• ACTIVITY:
Copy out the entries below exactly as they stand, but only from the line containing "left eye: (145, 106)" through the line containing "right hip: (903, 900)".
:::
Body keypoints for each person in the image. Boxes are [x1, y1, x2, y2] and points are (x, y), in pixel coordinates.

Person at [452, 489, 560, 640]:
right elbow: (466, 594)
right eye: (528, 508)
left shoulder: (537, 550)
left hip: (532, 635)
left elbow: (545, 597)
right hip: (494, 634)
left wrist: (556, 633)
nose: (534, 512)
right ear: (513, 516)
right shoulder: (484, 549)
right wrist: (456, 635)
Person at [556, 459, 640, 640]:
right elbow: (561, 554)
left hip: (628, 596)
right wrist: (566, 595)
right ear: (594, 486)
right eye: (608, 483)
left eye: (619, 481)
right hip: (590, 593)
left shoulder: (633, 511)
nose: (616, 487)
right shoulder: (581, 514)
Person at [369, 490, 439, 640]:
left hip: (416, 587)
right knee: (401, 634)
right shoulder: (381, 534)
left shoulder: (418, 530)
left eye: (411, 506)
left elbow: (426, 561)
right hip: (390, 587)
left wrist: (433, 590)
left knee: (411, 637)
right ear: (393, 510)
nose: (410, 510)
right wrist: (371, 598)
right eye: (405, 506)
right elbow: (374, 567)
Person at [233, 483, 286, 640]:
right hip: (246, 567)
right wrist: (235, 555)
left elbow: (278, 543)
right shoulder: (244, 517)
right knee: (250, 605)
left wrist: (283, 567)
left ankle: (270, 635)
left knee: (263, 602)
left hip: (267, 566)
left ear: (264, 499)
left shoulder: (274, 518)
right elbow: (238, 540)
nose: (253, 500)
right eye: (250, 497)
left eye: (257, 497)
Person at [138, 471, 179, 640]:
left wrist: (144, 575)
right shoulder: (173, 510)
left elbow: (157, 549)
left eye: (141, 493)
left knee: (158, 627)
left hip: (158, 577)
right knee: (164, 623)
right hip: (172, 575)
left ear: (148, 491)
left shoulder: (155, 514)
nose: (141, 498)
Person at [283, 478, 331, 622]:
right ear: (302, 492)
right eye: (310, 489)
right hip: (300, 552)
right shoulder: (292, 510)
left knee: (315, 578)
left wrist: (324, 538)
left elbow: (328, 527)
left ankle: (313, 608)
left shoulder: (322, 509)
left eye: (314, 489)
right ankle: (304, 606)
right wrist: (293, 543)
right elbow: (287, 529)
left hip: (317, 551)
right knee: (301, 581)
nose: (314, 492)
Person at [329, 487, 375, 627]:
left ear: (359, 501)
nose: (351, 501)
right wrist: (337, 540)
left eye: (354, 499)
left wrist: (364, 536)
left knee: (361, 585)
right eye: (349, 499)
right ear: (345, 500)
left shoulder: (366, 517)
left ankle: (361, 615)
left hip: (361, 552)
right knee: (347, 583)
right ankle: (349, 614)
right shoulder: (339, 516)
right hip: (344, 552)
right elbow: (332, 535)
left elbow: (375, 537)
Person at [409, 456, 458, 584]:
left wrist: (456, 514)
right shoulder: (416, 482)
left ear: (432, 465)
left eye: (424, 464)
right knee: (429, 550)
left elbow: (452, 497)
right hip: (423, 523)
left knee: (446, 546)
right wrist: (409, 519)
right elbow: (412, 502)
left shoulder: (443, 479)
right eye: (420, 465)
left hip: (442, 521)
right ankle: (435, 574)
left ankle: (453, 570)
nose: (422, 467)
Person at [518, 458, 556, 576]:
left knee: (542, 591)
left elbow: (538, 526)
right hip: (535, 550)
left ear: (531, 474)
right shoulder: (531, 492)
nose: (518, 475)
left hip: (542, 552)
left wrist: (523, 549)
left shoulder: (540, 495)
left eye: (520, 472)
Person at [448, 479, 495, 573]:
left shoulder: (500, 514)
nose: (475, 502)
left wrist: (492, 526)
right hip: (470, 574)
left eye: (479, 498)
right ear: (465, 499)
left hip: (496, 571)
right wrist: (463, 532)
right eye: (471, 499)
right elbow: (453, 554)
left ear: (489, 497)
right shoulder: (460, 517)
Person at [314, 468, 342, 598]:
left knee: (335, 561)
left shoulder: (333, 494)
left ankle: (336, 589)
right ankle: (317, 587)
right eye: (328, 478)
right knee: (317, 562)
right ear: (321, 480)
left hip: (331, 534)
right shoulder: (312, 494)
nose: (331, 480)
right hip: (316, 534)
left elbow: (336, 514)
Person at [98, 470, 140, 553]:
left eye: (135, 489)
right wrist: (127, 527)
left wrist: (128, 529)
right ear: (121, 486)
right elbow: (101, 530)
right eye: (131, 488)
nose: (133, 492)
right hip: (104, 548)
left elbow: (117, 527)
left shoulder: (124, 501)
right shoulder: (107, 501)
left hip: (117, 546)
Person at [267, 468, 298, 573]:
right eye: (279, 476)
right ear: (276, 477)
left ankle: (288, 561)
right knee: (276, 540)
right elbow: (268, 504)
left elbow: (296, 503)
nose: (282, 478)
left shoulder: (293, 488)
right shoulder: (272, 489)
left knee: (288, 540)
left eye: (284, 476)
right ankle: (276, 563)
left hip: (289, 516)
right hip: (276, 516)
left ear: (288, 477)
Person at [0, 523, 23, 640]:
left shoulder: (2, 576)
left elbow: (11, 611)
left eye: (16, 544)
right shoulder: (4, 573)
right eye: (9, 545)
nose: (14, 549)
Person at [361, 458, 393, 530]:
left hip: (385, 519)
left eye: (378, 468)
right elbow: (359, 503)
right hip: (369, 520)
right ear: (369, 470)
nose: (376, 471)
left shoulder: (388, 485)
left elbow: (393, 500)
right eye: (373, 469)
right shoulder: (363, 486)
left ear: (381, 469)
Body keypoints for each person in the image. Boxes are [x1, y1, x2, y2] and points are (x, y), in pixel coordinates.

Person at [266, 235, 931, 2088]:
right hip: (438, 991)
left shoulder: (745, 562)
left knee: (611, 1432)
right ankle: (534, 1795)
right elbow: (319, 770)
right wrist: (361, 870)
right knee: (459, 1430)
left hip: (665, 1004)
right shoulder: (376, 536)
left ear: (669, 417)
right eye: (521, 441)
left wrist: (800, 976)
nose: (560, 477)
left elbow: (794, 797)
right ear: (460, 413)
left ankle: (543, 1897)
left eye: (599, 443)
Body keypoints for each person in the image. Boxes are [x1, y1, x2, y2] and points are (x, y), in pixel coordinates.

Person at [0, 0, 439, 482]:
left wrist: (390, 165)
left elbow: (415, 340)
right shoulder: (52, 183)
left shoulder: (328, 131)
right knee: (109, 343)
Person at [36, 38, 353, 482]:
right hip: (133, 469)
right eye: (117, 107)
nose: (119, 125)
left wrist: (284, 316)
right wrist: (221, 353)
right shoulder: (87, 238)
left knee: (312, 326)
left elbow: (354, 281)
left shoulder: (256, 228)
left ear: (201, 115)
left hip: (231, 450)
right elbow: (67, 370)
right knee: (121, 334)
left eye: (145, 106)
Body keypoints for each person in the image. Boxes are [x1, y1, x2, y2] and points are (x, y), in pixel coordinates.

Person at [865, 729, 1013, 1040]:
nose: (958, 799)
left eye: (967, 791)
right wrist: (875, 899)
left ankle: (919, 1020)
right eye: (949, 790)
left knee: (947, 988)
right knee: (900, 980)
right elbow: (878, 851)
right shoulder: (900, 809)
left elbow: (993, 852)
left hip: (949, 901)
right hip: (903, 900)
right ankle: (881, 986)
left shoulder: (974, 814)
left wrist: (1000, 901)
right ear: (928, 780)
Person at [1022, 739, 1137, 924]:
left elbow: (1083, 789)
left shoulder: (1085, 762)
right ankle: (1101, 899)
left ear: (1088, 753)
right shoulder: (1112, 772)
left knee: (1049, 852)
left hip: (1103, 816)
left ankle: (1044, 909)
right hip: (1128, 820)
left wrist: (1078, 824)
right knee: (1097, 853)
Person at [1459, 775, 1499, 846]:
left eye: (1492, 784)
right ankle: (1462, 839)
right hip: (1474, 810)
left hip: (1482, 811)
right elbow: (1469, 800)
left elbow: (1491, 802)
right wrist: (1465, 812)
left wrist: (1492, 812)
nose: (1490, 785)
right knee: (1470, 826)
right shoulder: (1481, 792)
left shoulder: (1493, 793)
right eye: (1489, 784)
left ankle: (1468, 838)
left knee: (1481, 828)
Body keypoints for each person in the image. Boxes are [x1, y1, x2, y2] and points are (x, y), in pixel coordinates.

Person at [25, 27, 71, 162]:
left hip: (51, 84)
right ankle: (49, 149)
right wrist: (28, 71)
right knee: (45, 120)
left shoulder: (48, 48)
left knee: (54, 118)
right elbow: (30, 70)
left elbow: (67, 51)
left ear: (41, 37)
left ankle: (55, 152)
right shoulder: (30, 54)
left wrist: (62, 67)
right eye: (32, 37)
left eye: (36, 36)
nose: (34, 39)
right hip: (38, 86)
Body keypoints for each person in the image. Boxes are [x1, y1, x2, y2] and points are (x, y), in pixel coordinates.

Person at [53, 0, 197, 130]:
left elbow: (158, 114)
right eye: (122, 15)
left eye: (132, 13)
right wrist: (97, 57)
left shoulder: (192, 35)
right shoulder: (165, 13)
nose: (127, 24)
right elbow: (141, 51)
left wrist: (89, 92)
:::
• RESULT FOR THIS TASK:
left eye: (145, 106)
Body keypoints for each person in the image. Boxes are [x1, y1, x2, y2] and points are (x, y), in pixel coordinates.

Person at [865, 729, 1013, 1040]:
nose: (958, 799)
left eye: (967, 791)
right wrist: (875, 899)
left ankle: (919, 1020)
right eye: (949, 790)
left knee: (947, 988)
right knee: (900, 980)
right elbow: (878, 851)
right shoulder: (900, 809)
left elbow: (993, 852)
left hip: (949, 901)
right hip: (903, 900)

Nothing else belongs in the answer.